Ugandan government proposes more tax on fuel
The Ugandan government intends to increase the tax per litre of petrol and diesel by USh100 in order to increase revenue in the next financial year, junior Finance minister David Bahati has said.
The proposed tax increases will raise the tax on petrol to USh1,450 per litre and USh1,130 per litre of diesel.
Appearing before the Finance Committee of Parliament on Friday, Mr Bahati said the arrangement will help the government raise an additional USh196b in the 2021/2022 financial year.
“The increase is not expected to cause significant increase on the pump prices. We estimate that an increase of USh10, per litre in excise duty will increase pump prices by only USh100, assuming the entire increase is passed on to the consumer and the exchange rate and international fuel prices remain constant,” he said.
Fuel prices in Kampala and other towns went up at least twice within a week over the past two weeks, with the price of a litre of petrol jumping from USh4,050 in some parts to USh4,150, while diesel’s price rose from USh3,630 to USh3,710.
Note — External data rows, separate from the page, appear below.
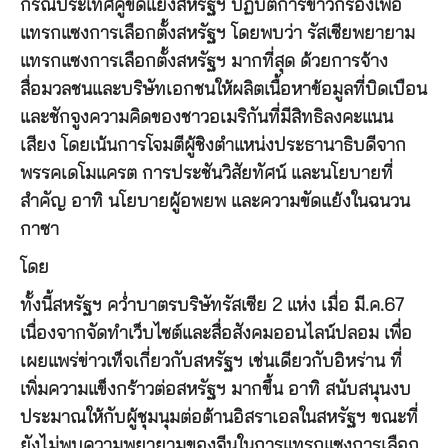
กรณีประเทศคู่ขัดแย้งสหรัฐฯ ปฏิบัติการข่าวกรองเพื่อ
แทรกแซงการเลือกตั้งสหรัฐฯ โดยพบว่า รัสเซียพยายาม
แทรกแซงการเลือกตั้งสหรัฐฯ มากที่สุด ด้วยการจ้าง
สื่อมวลชนและบริษัทเอกชนให้ผลิตเนื้อหาข้อมูลที่บิดเบือน
และชักจูงความคิดของชาวอเมริกันที่มีสิทธิลงคะแนน
เสียง โดยเน้นการโจมตีผู้ชิงตำแหน่งประธานาธิบดีจาก
พรรคเดโมแครต การประชันวิสัยทัศน์ และนโยบายที่
สำคัญ อาทิ นโยบายผู้อพยพ และความขัดแย้งในฉนวน
กาซา
โดย
ทั้งนี้สหรัฐฯ คว่ำบาตรบริษัทรัสเซีย 2 แห่ง เมื่อ มี.ค.67
เนื่องจากจัดทำเว็บไซต์และสื่อสังคมออนไลน์ปลอม เพื่อ
เผยแพร่ข่าวเท็จเกี่ยวกับสหรัฐฯ เช่นเดียวกับอิหร่าน ที่
เพิ่มความแข็งกร้าวต่อสหรัฐฯ มากขึ้น อาทิ สนับสนุนงบ
ประมาณให้กับผู้ชุมนุมต่อต้านอิสราเอลในสหรัฐฯ ขณะที่
ยังไม่พบความพยายามของจีนในการแทรกแซงการเลือก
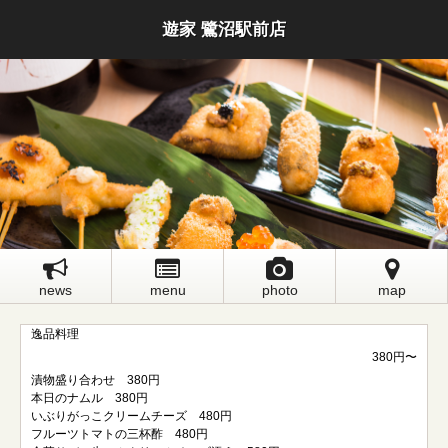
遊家 鷺沼駅前店
news
menu
photo
map
逸品料理
380円〜
漬物盛り合わせ 380円
本日のナムル 380円
いぶりがっこクリームチーズ 480円
フルーツトマトの三杯酢 480円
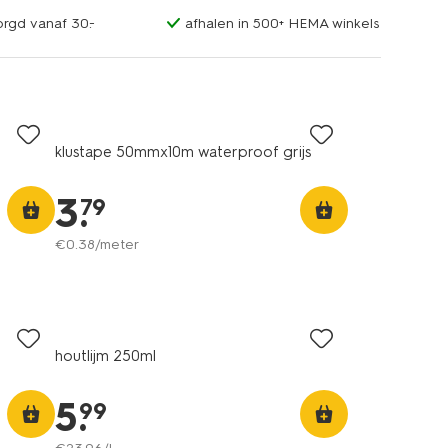
orgd vanaf 30.-
afhalen in 500+ HEMA winkels
klustape 50mmx10m waterproof grijs
3
.
79
€
0
.
38
/meter
houtlijm 250ml
5
.
99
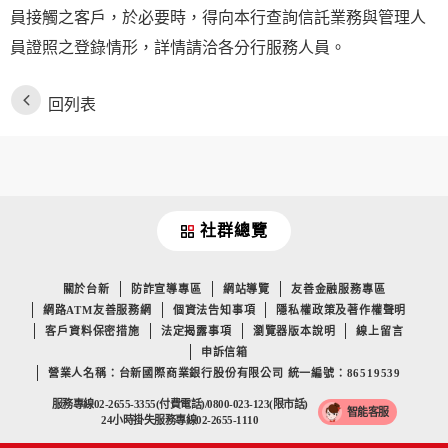
員接觸之客戶，於必要時，得向本行查詢信託業務與管理人
員證照之登錄情形，詳情請洽各分行服務人員。
回列表
社群總覽
關於台新
防詐宣導專區
網站導覽
友善金融服務專區
網路ATM友善服務網
個資法告知事項
隱私權政策及著作權聲明
客戶資料保密措施
法定揭露事項
瀏覽器版本說明
線上留言
申訴信箱
營業人名稱：台新國際商業銀行股份有限公司 統一編號：86519539
服務專線02-2655-3355(付費電話)/0800-023-123(限市話)
智能客服
24小時掛失服務專線02-2655-1110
Fuel dealers expect the prices to rise further owing to an increase in global crude oil prices that have since December 2020 risen from $49.99 (about USh181,000) to $65.41 (USh236,000) per barrel, as of last month.
Road licence fee
The proposed increase in fuel tax was presented as a compensation for the revenue that the government would have raised through the earlier proposed road licence fee, which has since been withdrawn.
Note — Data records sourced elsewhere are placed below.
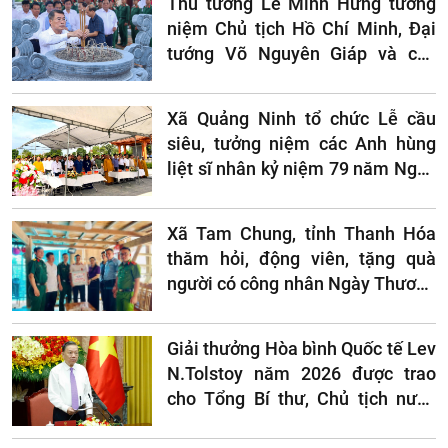
Thủ tướng Lê Minh Hưng tưởng
niệm Chủ tịch Hồ Chí Minh, Đại
tướng Võ Nguyên Giáp và các
Anh hùng liệt sĩ tại Điện Biên Phủ
Xã Quảng Ninh tổ chức Lễ cầu
siêu, tưởng niệm các Anh hùng
liệt sĩ nhân kỷ niệm 79 năm Ngày
Thương binh - Liệt sĩ
Xã Tam Chung, tỉnh Thanh Hóa
thăm hỏi, động viên, tặng quà
người có công nhân Ngày Thương
binh - Liệt sĩ
Giải thưởng Hòa bình Quốc tế Lev
N.Tolstoy năm 2026 được trao
cho Tổng Bí thư, Chủ tịch nước
Việt Nam Tô Lâm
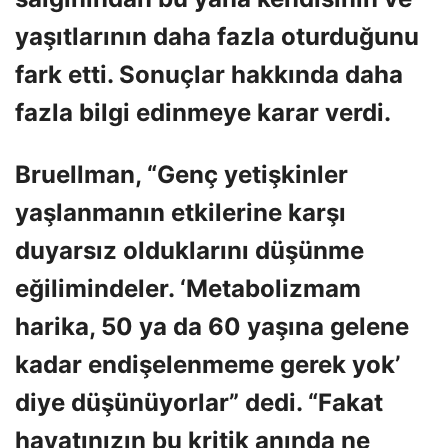
yaşıtlarının daha fazla oturduğunu
fark etti. Sonuçlar hakkında daha
fazla bilgi edinmeye karar verdi.
Bruellman, “Genç yetişkinler
yaşlanmanın etkilerine karşı
duyarsız olduklarını düşünme
eğilimindeler. ‘Metabolizmam
harika, 50 ya da 60 yaşına gelene
kadar endişelenmeme gerek yok’
diye düşünüyorlar” dedi. “Fakat
hayatınızın bu kritik anında ne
In the tax measures tabled on April 1, the government had proposed to introduce an annual road licence fee of USh200,000 per motor vehicle and USh50,000 per motorcycle. This was expected to generate USh20.5 billion.
Mr Bahati said the government is yet to establish a system that would enable the smooth implementation of the tax.
The proposal was also based on the recommendation by the finance committee not to impose a direct tax to avoid compliance challenges
The government is looking to collect at least USh596 billion from 10 Tax (Amendment) Bills including the Traffic and Road Safety Act (Amendment) Bill, 2021, The Fish (Amendment) Bill 2021, The Stamp Duty (Amendment) Bill 2021, The External Trade (Amendment) Bill, 2021, and the Mining (Amendment) Bill, 2021.
In other proposed amendments, the government has dropped the $0.4 tax per kilo of wheat bran, maize bran and other by-products of the milling industry.
This will be compensated by a proposed USh100 excise duty per kilo of wheat, from which the government expects to generate Shs30 billion.
Mr Bahati said this will also propel the government’s policies on import substitution and value addition by promoting other sources of flour such as cassava and maize.
The government has also dropped the USh70,000 levy that it had proposed per kilo of fish maw. In its place, traders will now incur a 10 per cent tax on the total value of fish maw exported.
Importers of plastic products and local factories with no recycling facilities will also incur a 2.5 per cent tax.
On Thursday, the government presented a revised budget for the 2021/2022 financial year, with the overall figure rising from an earlier proposed USh41 trillion to USh44 trillion.